In 2019, the Huduma Bill was proposed.
The law has been thoroughly examined, but it primarily proposes that all Kenyans receive the Huduma Namba. Huduma Namba, which is based on the NIIMS national database, will also be linked to all government services, meaning that without the Huduma Card, a person will be unable to get such services from the government.
“Every resident individual shall have a mandatory obligation to present Huduma Namba in order to be issued with a passport, apply for a driving license, register a mobile phone number, register as a voter, pay taxes, transact in the financial market, open a bank account, register a company or public benefit organization, transfer or make any dealings in land, register for power connection, access universal healthcare services, register a marriage…” reads part of the bill.
The Huduma Bill also aims to bring other Acts into line with it.
Existing databases that serve both functional and basic purposes, such as voter registers, taxes, and social services and products, will continue to exist but will be updated on a regular basis using NIIMS.
However, several Acts of Parliament govern social services and other types of data, such as the Citizen and Immigration Act 2011, the Tax Procedures Act 2015, the National Hospital Insurance Act 1998, and the Elections Act 2011, to name a few. The Huduma Bill 2019 proposes that these Acts be amended to allow for the efficiencies that will be gained by relying on Huduma Namba for identification and registration.
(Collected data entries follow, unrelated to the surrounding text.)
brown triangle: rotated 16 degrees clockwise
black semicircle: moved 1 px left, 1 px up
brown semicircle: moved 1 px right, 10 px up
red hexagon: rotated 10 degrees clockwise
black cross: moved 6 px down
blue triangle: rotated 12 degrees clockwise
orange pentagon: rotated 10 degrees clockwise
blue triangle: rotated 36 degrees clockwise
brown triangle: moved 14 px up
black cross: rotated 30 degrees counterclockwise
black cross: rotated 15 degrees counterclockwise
A law modification proposed for 2021 would also give Huduma Namba to babies for tax purposes. Huduma Namba will be assigned at birth or upon enrollment, according to the modification. Parents should be aware that this registration process must be completed within 90 days after the birth of their child. Payment of a late registration penalty will be required for late registrations.
As can be seen, the bill has a number of concerns, some of which have been raised by stakeholders and other interested parties.
ARTICLE 19 Eastern Africa, in collaboration with Civil Society Organizations, has filed a joint memorandum to Parliament to guarantee that the Huduma Bill promotes the full fulfilment of legal identity, privacy, and data protection.
Furthermore, ARTICLE 19 has generated some intriguing suggestions. It states that the government should be tasked with investing in increasing user trust and confidence in digital ID. This should be accomplished by involving the general population. Before shifting to the Huduma Namba system, the government should create a completely inclusive identity system, which implies that locals can access documents such as birth certificates and ordinary IDs.
Public hearing of the bill.
On Wednesday, February 23, 2022, from 9 a.m. to 5 p.m., a public hearing on the Huduma Bill will be held in the mini-chamber 1st Floor, County Hall, Parliament Buildings.
A public hearing invitation states, “Members of the public wishing to participate in the public hearing are required to prepare detailed written submissions, which they will hand over to the Committee in addition to the oral submission made.”